In order to present these findings to the user, there are four parts. At the top of the feature, we clearly tell the user that they can select a playlist to have its features analyzed. On the left side of the screen, the user has a list of their playlists (which are given to the application through Spotify authentication), while on the right, the playlist being analyzed displays the songs it contains. This orientation is selected because most users are likely used to reading from left to right, so it feels more natural for the user to select a playlist from the left then read the songs on the right. On the bottom, we state the most common genres within the playlist, so that it doesn’t distract too much from the rest of the playlist options, while clearly explaining this characteristic to the user. This could be expanded to display a small radar chart beneath the list of songs demonstrating how the characteristics (such as acousticness) of the playlist compare to that of other songs on average.
Figure 9: Analyzing Playlist Features
4. Conclusions and Future Work
On a rather subjective basis, the quality of recommendations was decent. It made sense that songs by Taylor Swift could lead to recommendations from Shawn Mendes. Additionally, it seems that since clustering was based solely on song characteristics, recommendations weren’t biased towards similarly popular songs; ideal recommendations should be able to help a user discover new music that they haven’t heard of, rather than songs that are already very popular. However, all of these remarks are on the notion that we do not possess user listening history data, which is a much more powerful indicator of what songs are likely to be “good” recommendations.
On that notion, this work could be extended to include history of song searches. While we cannot use listening history, we can eventually create data tracking what songs a user searches in our recommendation system. This could potentially lead to stronger recommendations.
The search bar could also be extended to include additional parameters, so that a user can act on the insight they gain from our recommendation systems. For instance, if a user notices that they listen to a particular feature (e.g. liveness) frequently, they could search for songs that have a high liveness feature, finding more songs that they could add to their own playlist.
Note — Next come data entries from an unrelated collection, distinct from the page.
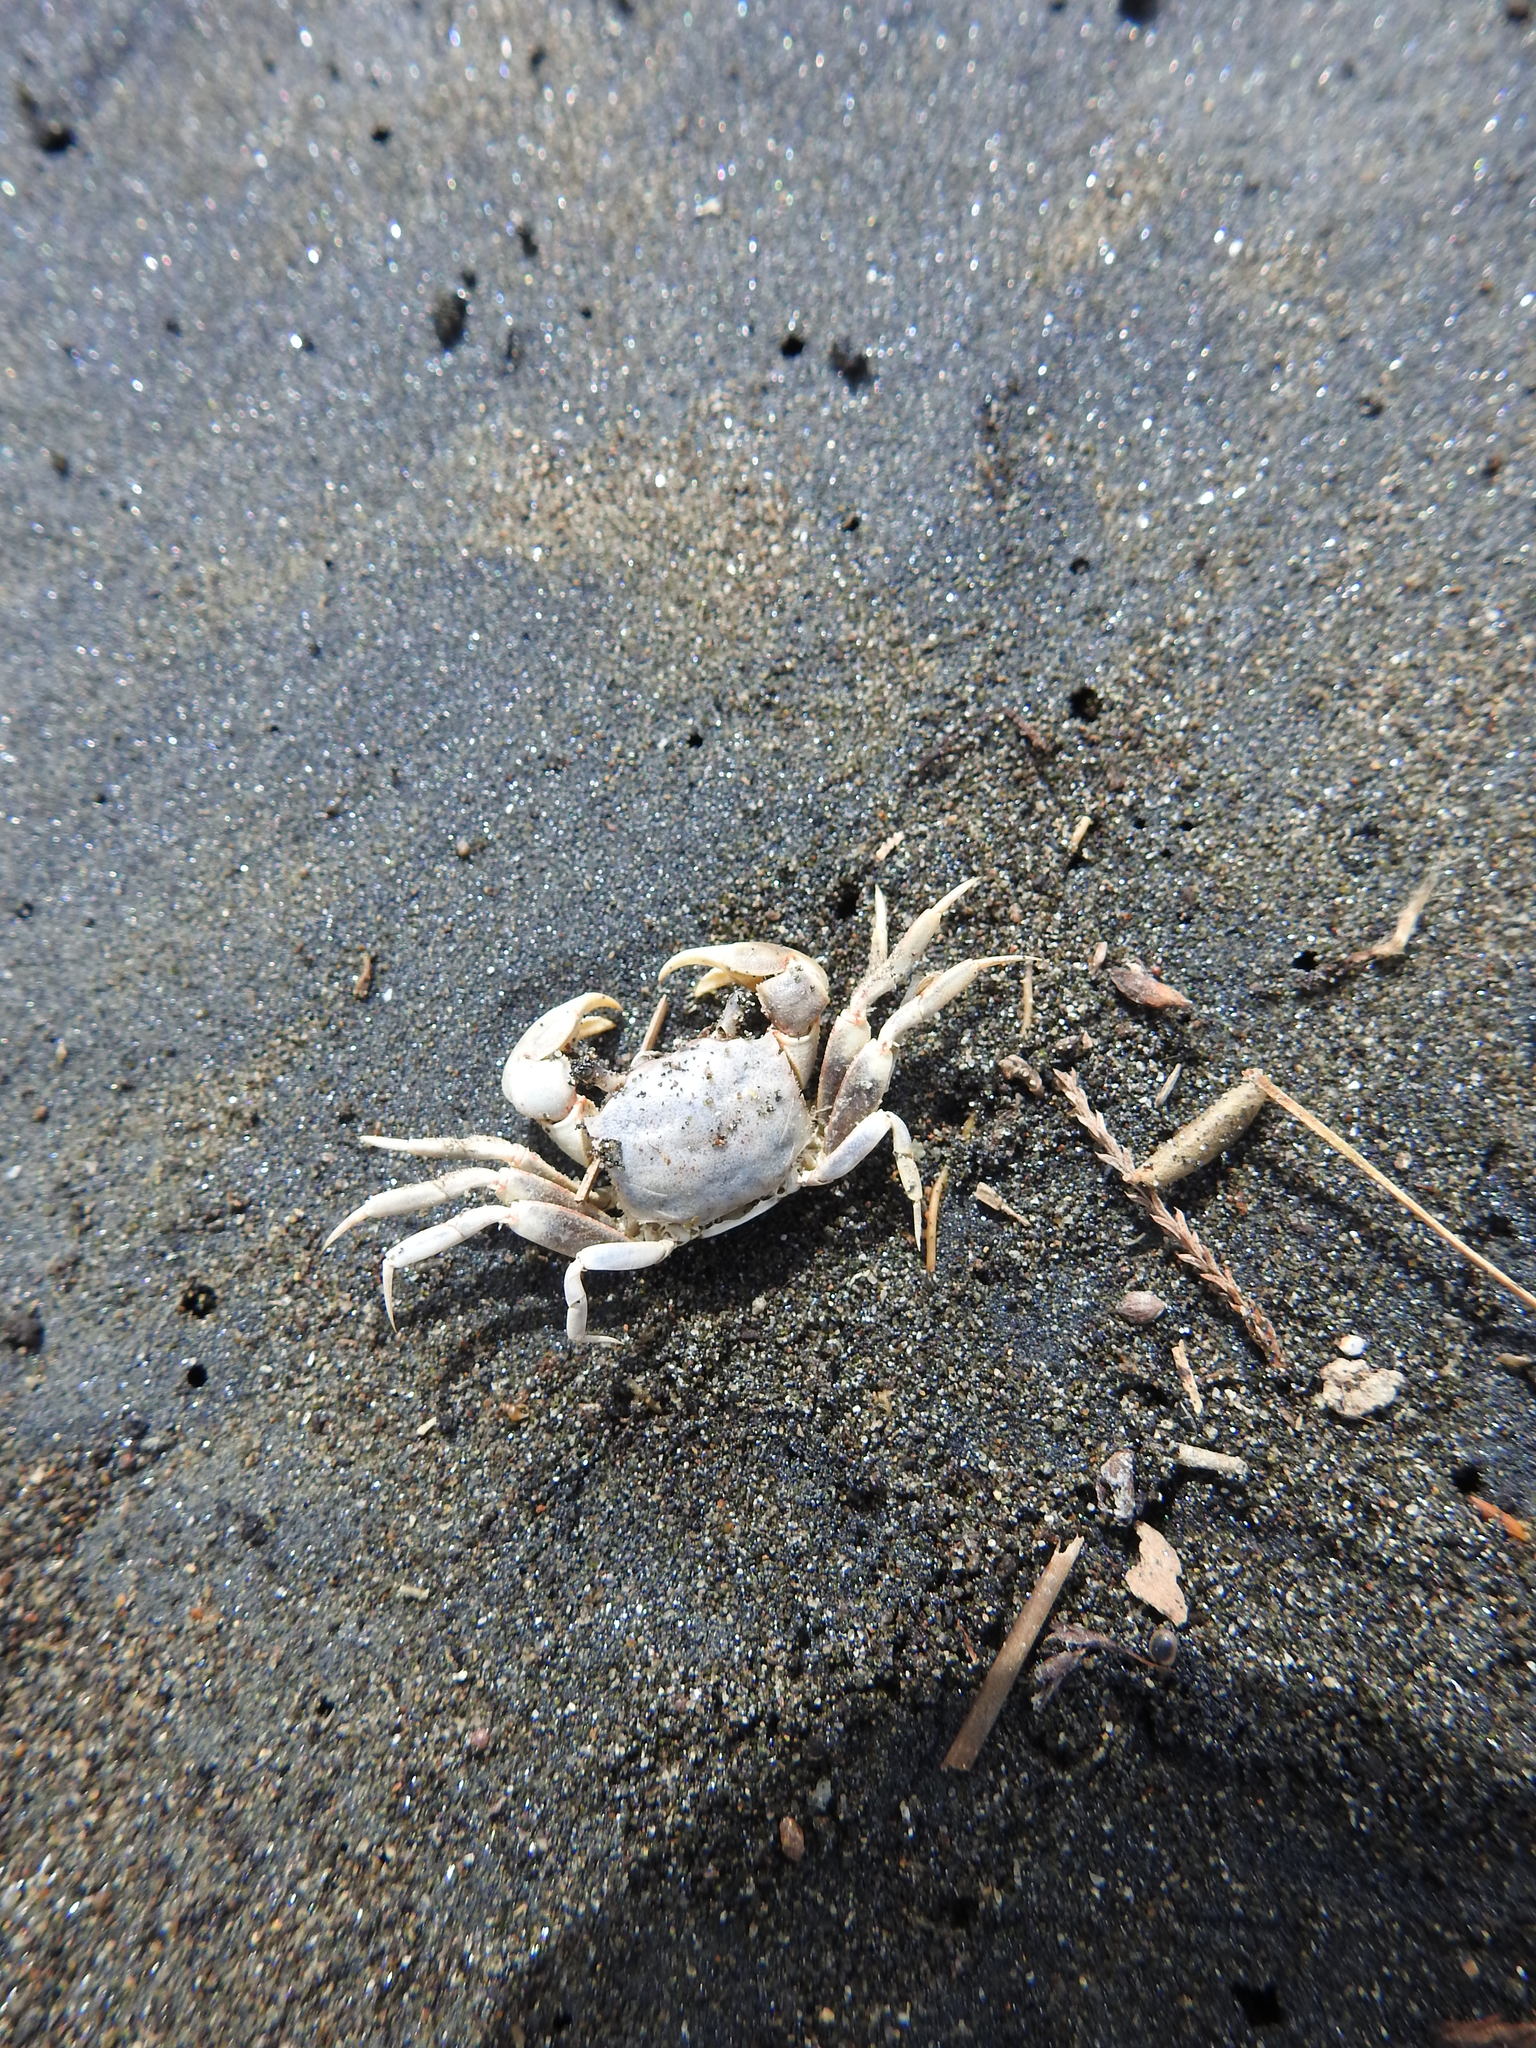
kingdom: Animalia
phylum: Arthropoda
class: Malacostraca
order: Decapoda
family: Varunidae
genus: Austrohelice
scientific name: Austrohelice crassa
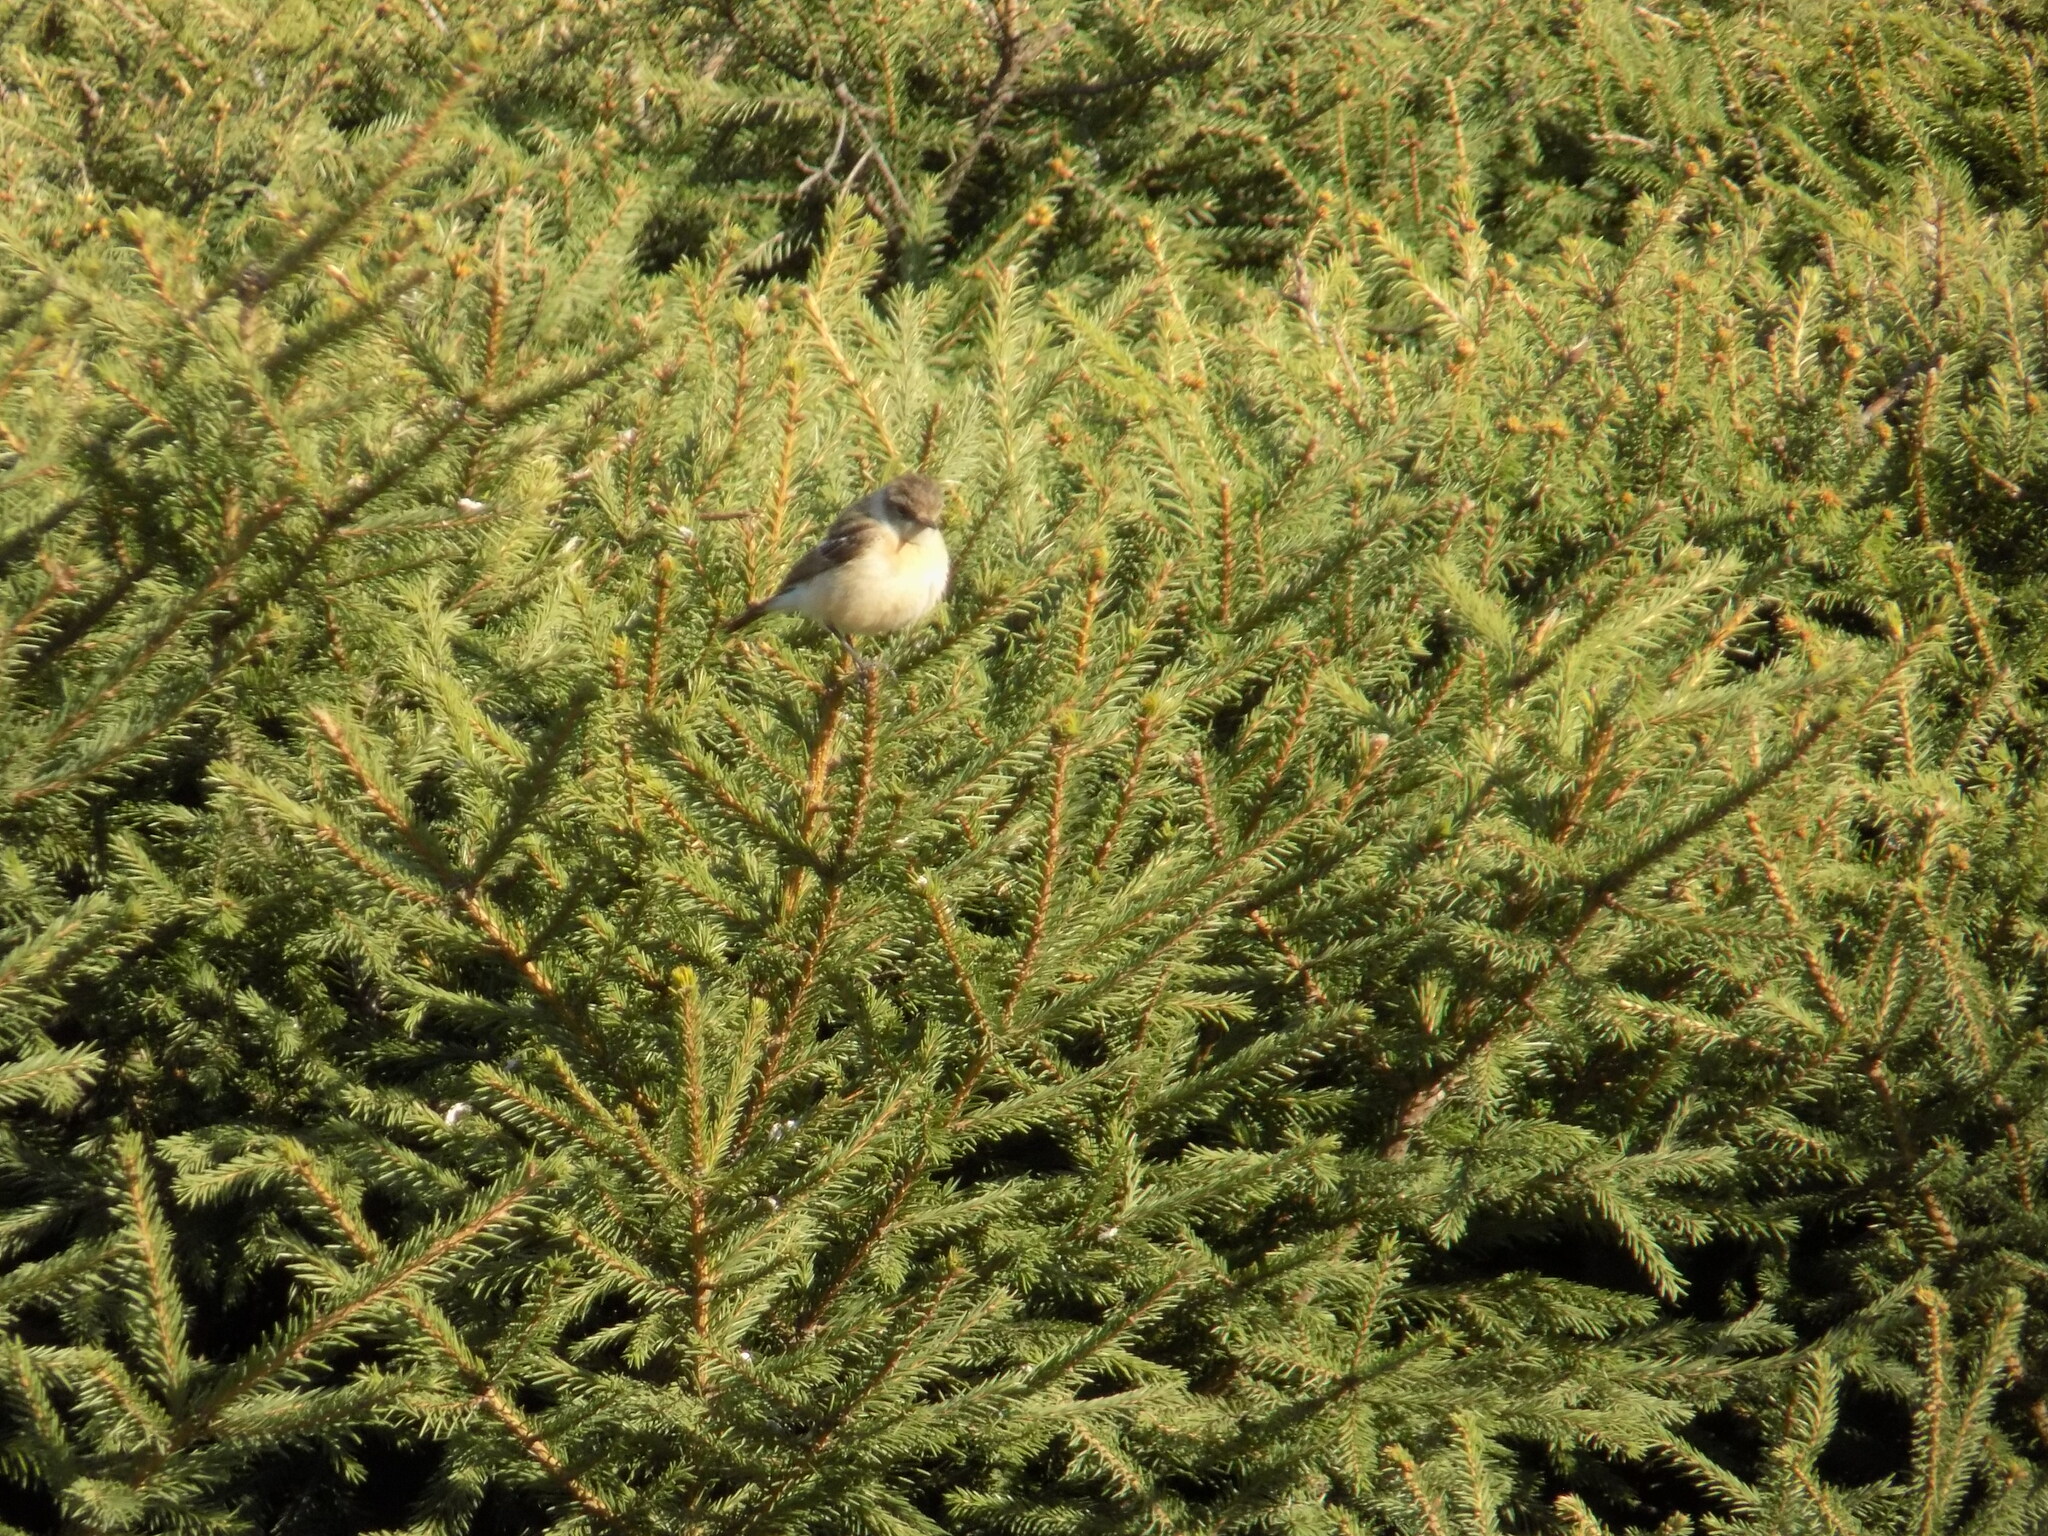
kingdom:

The playlist summarization feature also has a lot of room for growth, but also a lot of potential. It could be extended to include the features that are most representative of the playlist, (e.g. high speechiness or low liveness), rather than simply the primary genres of the playlist. This can potentially be a very important insight into a user’s own listening habits.
Insightful Spotify recommendations are possible — it is certainly feasible to create strong recommendations while also providing a user with insight into their recommendations and listening history. Sometimes it is more valuable to understand the “why” behind a specific group of results rather than just the results themselves because it can uncover numerous discoveries that can provide even more useful insights to the user. And that is exactly what INSPIRE aims to achieve — to answer the missing “why” in Spotify’s song recommendation feature.